▸ **Items listed in a dataset**

==================================================

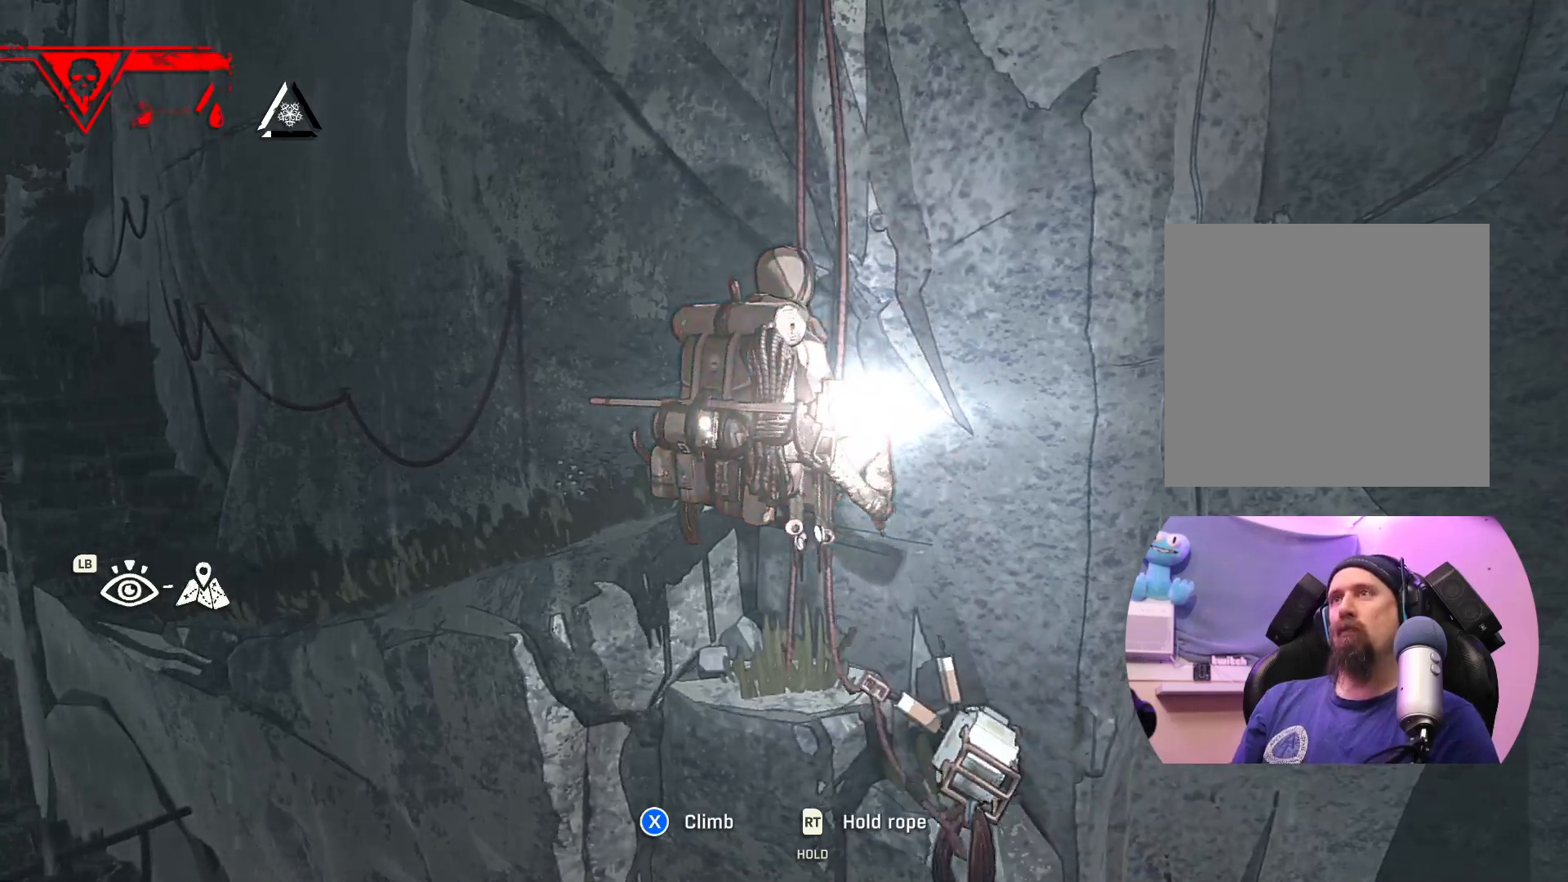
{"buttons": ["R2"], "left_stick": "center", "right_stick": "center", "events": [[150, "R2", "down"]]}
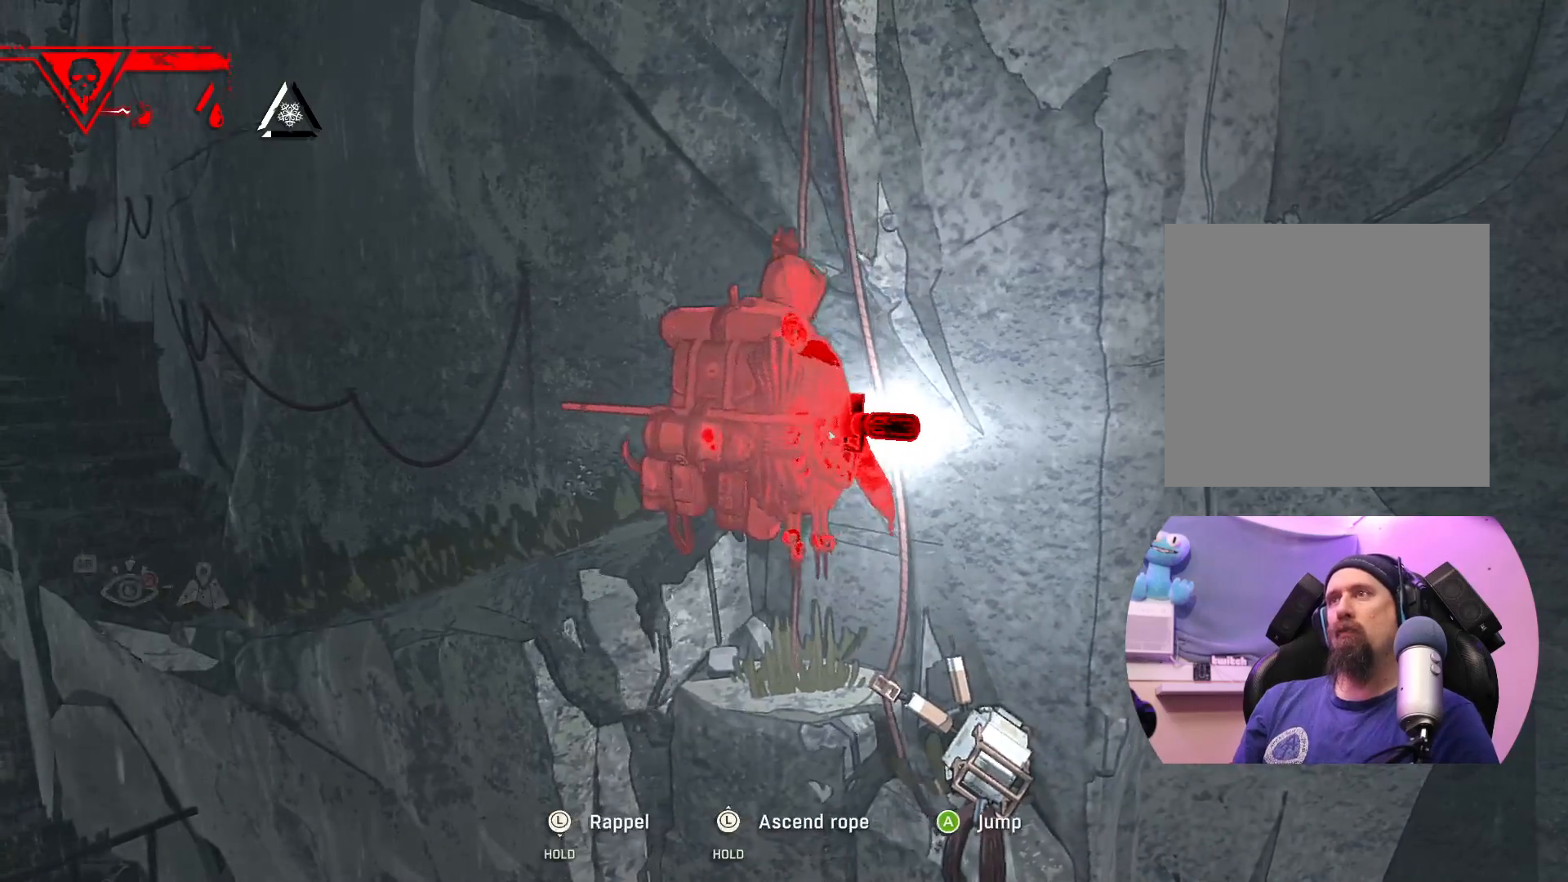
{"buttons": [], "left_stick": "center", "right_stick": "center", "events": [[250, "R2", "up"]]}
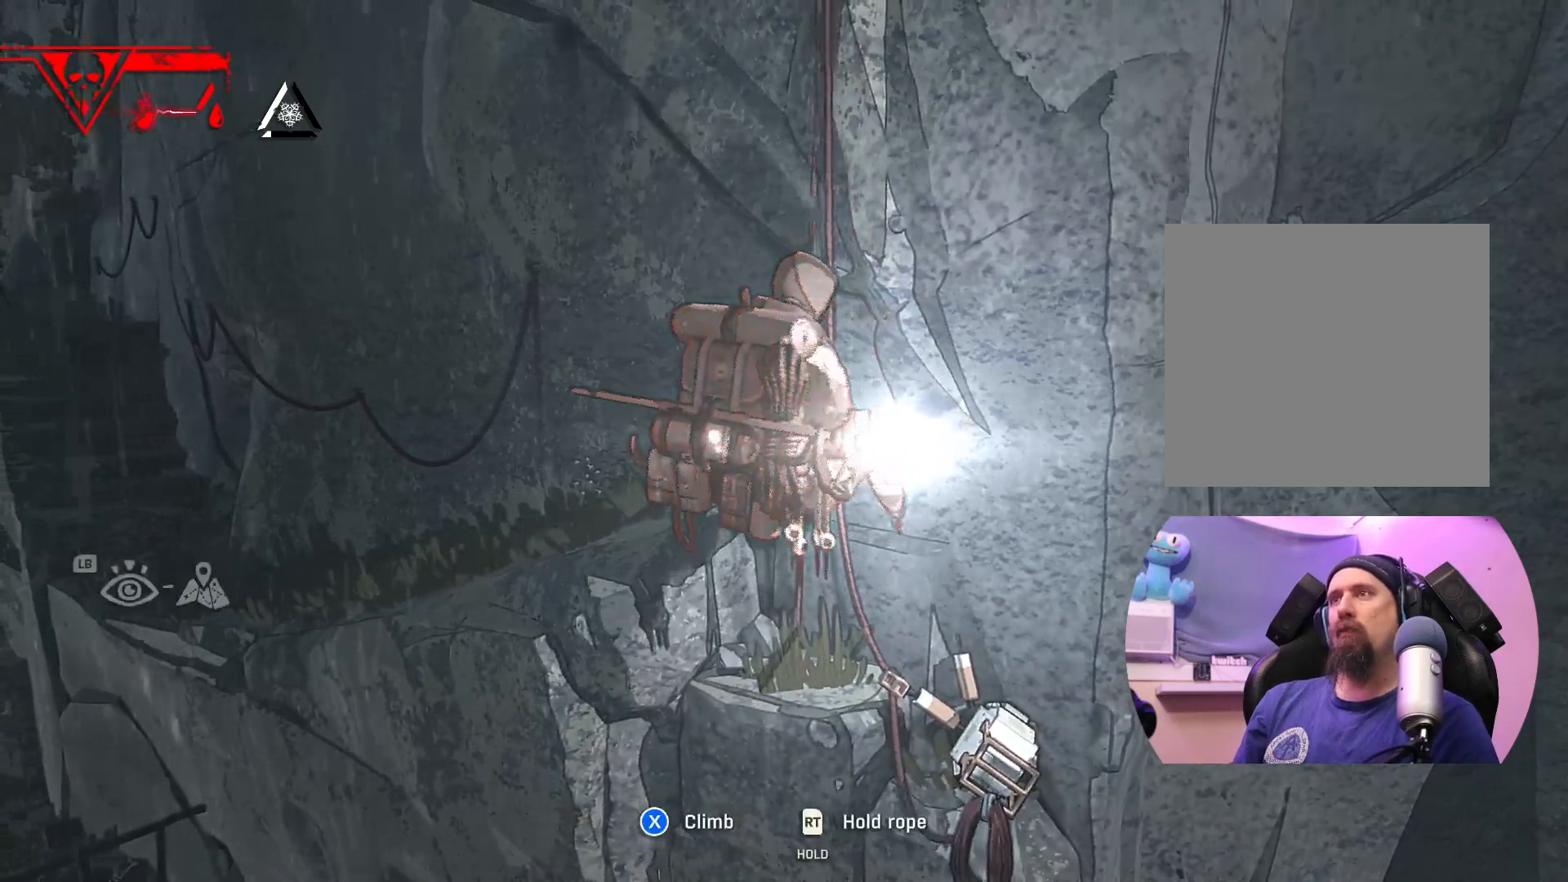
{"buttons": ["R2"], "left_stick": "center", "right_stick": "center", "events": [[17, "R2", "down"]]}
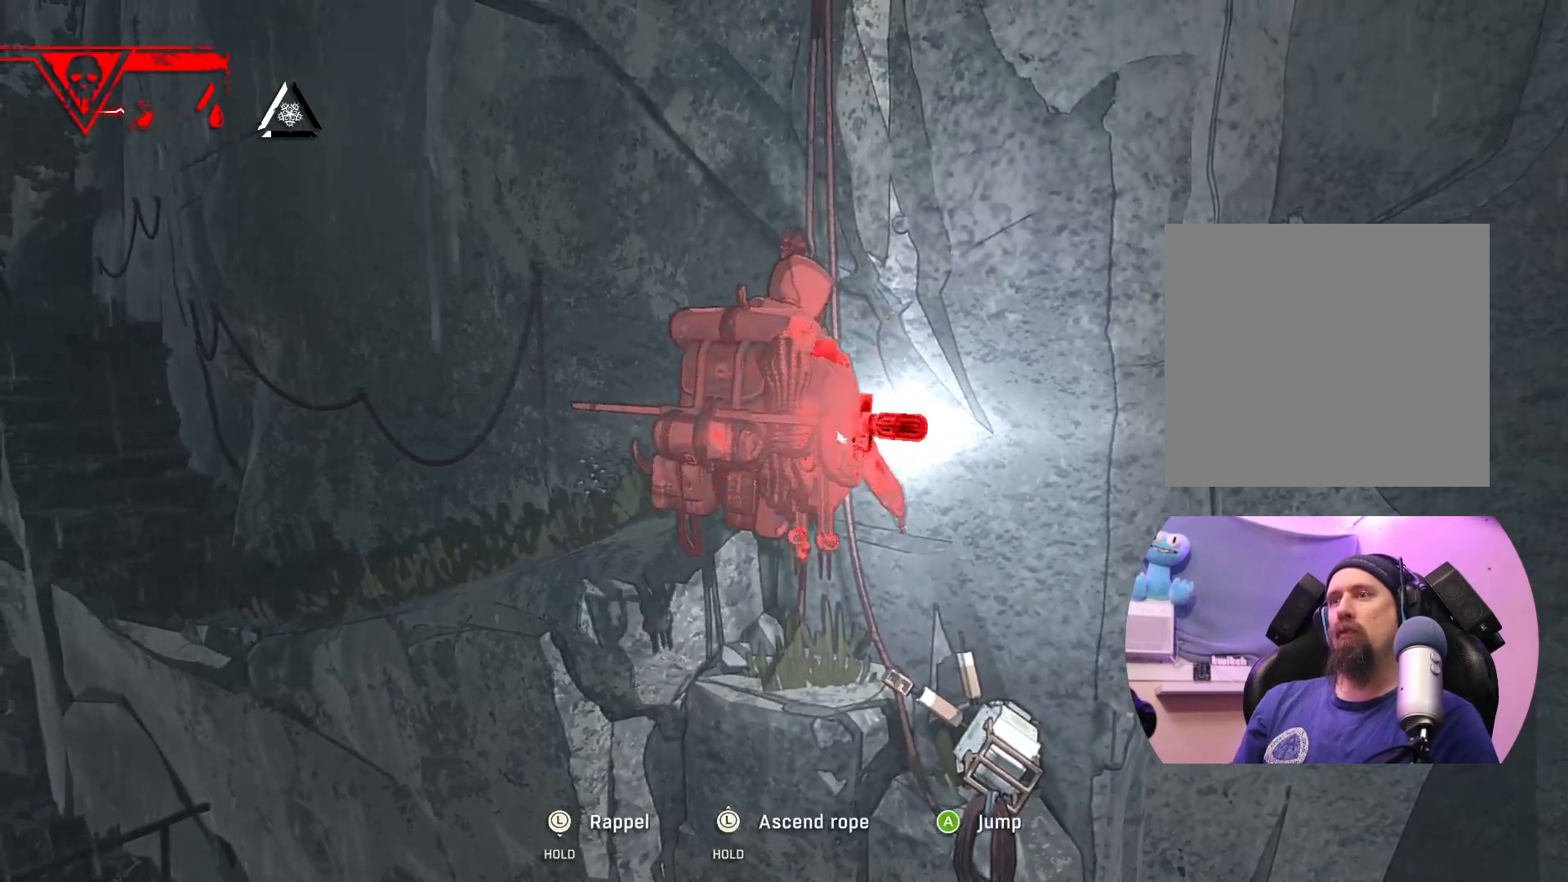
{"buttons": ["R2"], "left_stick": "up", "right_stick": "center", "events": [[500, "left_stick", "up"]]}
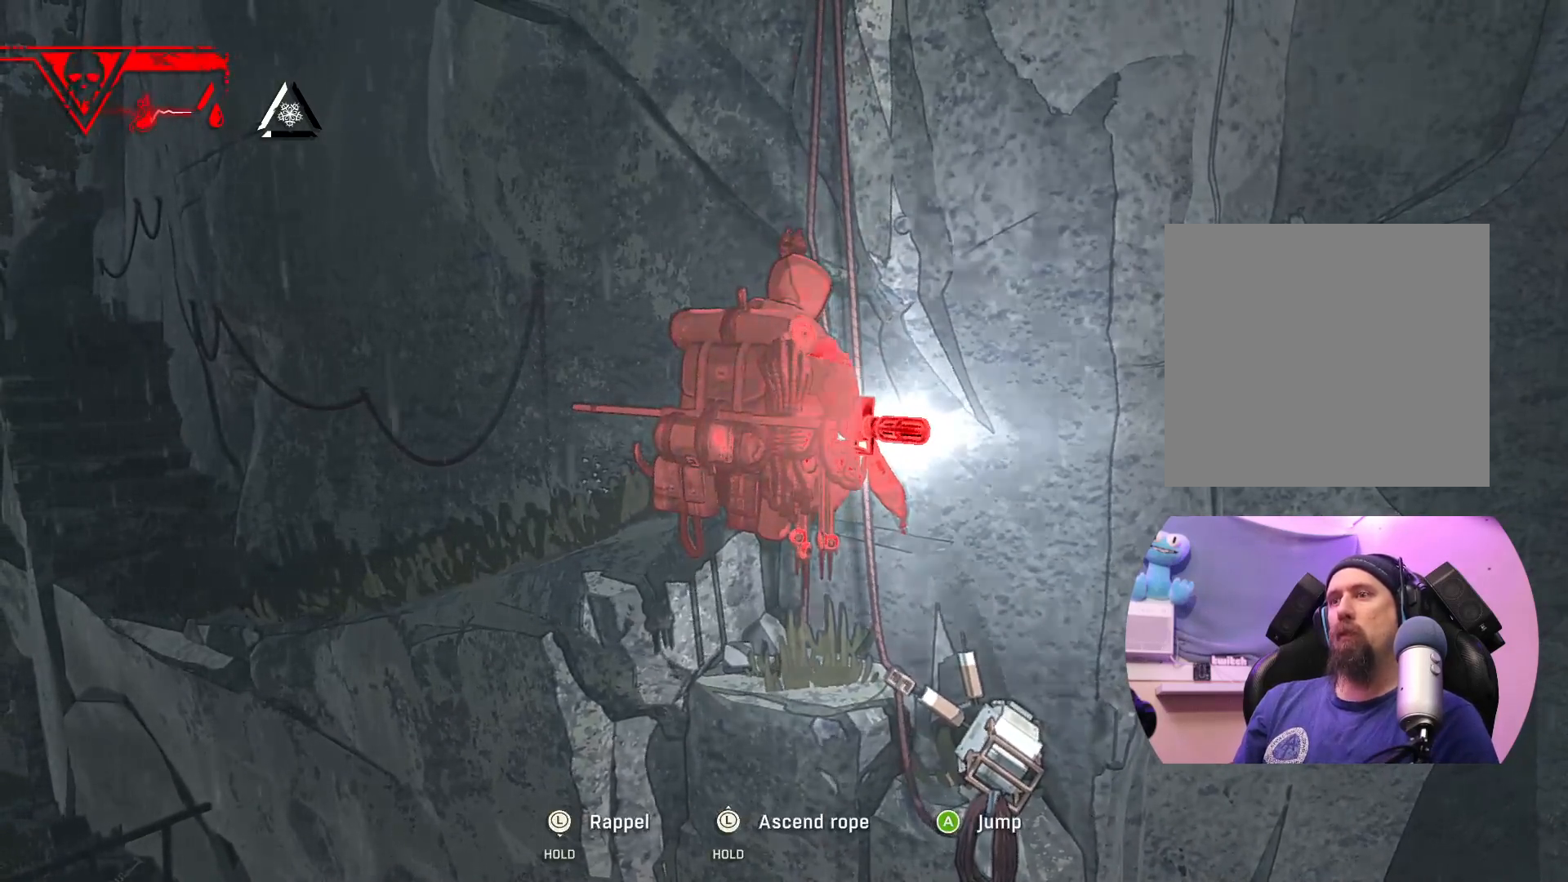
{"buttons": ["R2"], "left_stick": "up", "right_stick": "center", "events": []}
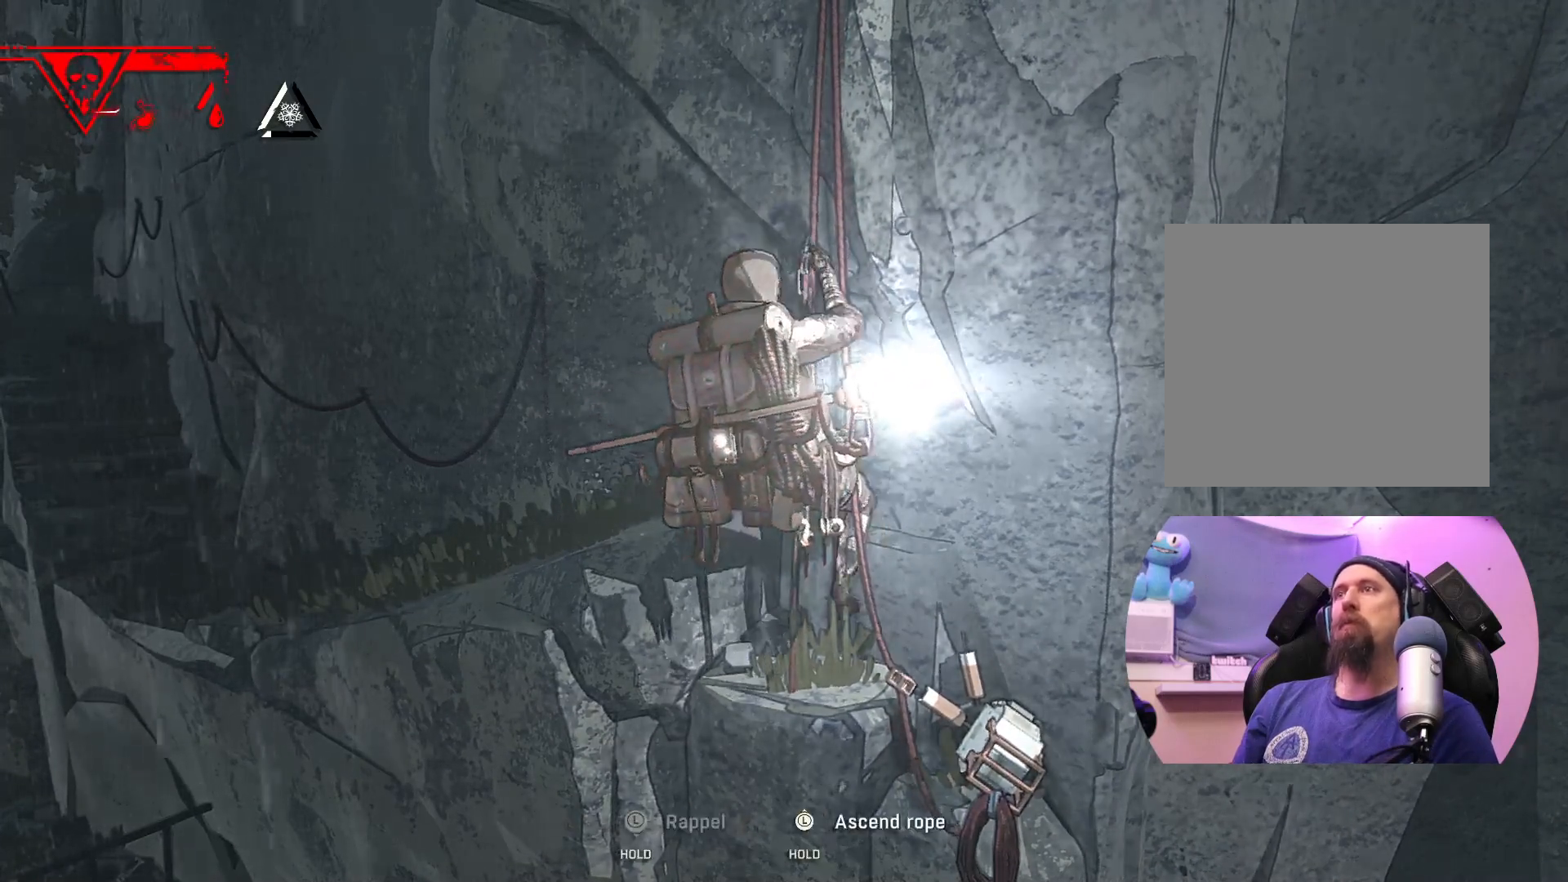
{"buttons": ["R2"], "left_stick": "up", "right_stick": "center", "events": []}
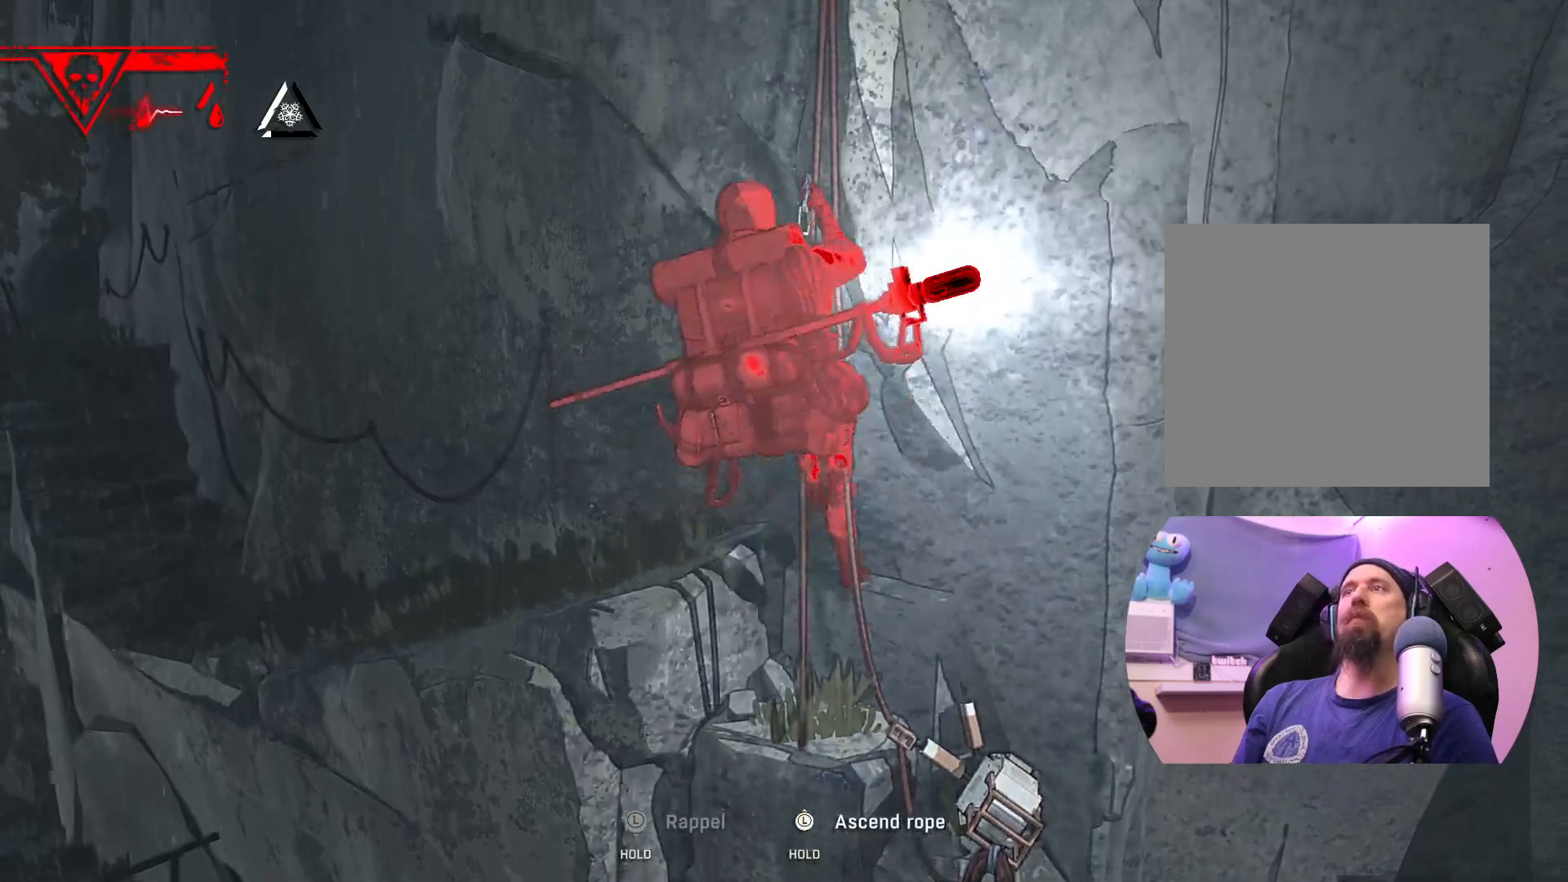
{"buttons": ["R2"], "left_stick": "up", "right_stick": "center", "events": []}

==================================================

Give back the records above word for word, minus any image they hold.

▸ **Task answer**
{"buttons": ["R2"], "left_stick": "center", "right_stick": "center", "events": [[150, "R2", "down"]]}
{"buttons": [], "left_stick": "center", "right_stick": "center", "events": [[250, "R2", "up"]]}
{"buttons": ["R2"], "left_stick": "center", "right_stick": "center", "events": [[17, "R2", "down"]]}
{"buttons": ["R2"], "left_stick": "up", "right_stick": "center", "events": [[500, "left_stick", "up"]]}
{"buttons": ["R2"], "left_stick": "up", "right_stick": "center", "events": []}
{"buttons": ["R2"], "left_stick": "up", "right_stick": "center", "events": []}
{"buttons": ["R2"], "left_stick": "up", "right_stick": "center", "events": []}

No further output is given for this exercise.